DETROIT – A 2012 Buick Verano was delivered to me on a Friday and I was headed down Interstate 75 to Toledo on Saturday. My point is that I got a chance to test drive Buick’s entry level sedan in several traffic environments.

I had a full load. Two 11-year-olds and a four-year-old occupied the back seats and the mother of one my backseat passengers was in the front.  Although all of them didn’t weigh a ton, my test car responded well to the full load.

The Buick Verano’s 2.4 liter four cylinder engine never felt sluggish. In fact, the 180 horsepower engine had plenty of pep. The car cruised down the interstate effortlessly. The suspension handled the weight of five people without incident. In other words, there was no sway when I cornered, nor was there any strain on the brakes during stops and starts once I exited.

My test vehicle was mated to a six speed automatic transmission and that helped my front-wheel-drive test car attain an EPA fuel efficiency rating of 21 mpg in city driving and 32 mpg on the highway.

To put that in real world terms, my 150 mile round trip to Toledo was followed by everyday driving here. A couple of times I had to go to the East Side which can take half as long as my 50 minute-drive to Ohio. Still, I didn’t have to gas up until five days later. That’s not bad.

What Buick is billing as quiet tuning speaks for itself. The outside clutter of noise remained outside. And my test vehicle had that air of premium ambience that was conveyed by quality materials, French stitching and excellent layout. Still, the brand is behind the trend curve. The interior was dominated by a center stack when the industry is moving towards horizontal layouts. However, it was very well done.

But before I left for Ohio, I tried to use the car’s voice controls to get turn by turn directions from OnStar. It didn’t work; not because there was anything wrong with the system. It didn’t work because at times I talk like I’ve got marbles in my mouth. Voice controls require clear enunciation. After a few tries, I pushed the button, got an OnStar advisor, told him where I was going and direction were downloaded to my vehicle. The process didn’t take two minutes.For those of us who test drive cars, I think the days of driving; checking out engine response, torque, suspension firmness, handling and such are pretty much over. We still have to do all that but now we’ve got to test various software interfaces.

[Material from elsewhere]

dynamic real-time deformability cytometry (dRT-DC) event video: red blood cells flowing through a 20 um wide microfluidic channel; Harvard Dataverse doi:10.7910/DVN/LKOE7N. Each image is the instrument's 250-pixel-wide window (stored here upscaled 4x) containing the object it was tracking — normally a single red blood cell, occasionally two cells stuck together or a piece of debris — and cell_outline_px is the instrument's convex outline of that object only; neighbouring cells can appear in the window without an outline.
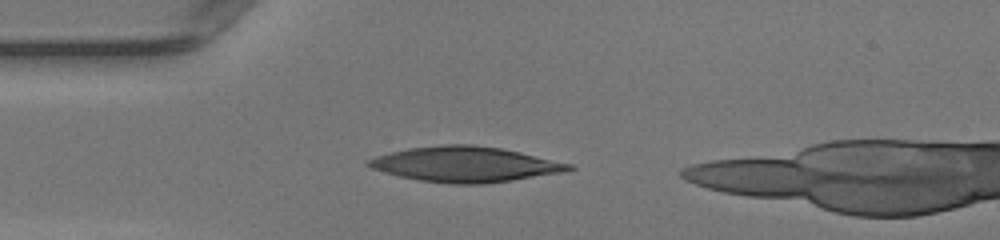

My test vehicle was equipped with Intellilink. It had voice recognition but after failing to get it to work properly on OnStar as well as with my phone, I gave up. Patience is not a strong suit with me either but I’ve got to start testing this stuff. Obviously the Intellilink system included Bluetooth. It also had Pandora, an internet radio music streaming service, and Stitcher Radio that featured podcast, radio shows and news programs. Both of these services required downloading an app to my Smartphone. I already had Pandora, downloading Stitcher was a snap.

There was also satellite radio as well as USB jacks for an iPod, MP3 player or a thumb drive. All of these features are accessible by voice commands. My test car had heated front seats and a heated steering wheel. The side view mirrors were heated as well. My test car was officially named a 2012 Buick Verano FWD 1SL. Of course, FWD stands for front-wheel-drive. I think 1SL means an option package but the press material I had did not say what options comprise the package. Nonetheless, my test vehicle had all sorts of stuff and because of its equipment package none of it, except the white diamond tri-coat paint job, was optional equipment.

A sampling included dual climate controls, tire pressure monitoring, leather seats, express up and down power windows all round, 18-inch alloy wheels, fog lights and a seven-inch touch screen. That was some of the equipment. About the only thing I didn’t like was the semi-power driver’s seat. The seat surface was power while the seat back was manual. For me, it’s either all or nothing, not half and half.

The base price of test vehicle with equipment package was $25,965. Add the cost of the paint job and the freight charge and the total was $27,345. That was a pretty good price I thought for a very good car.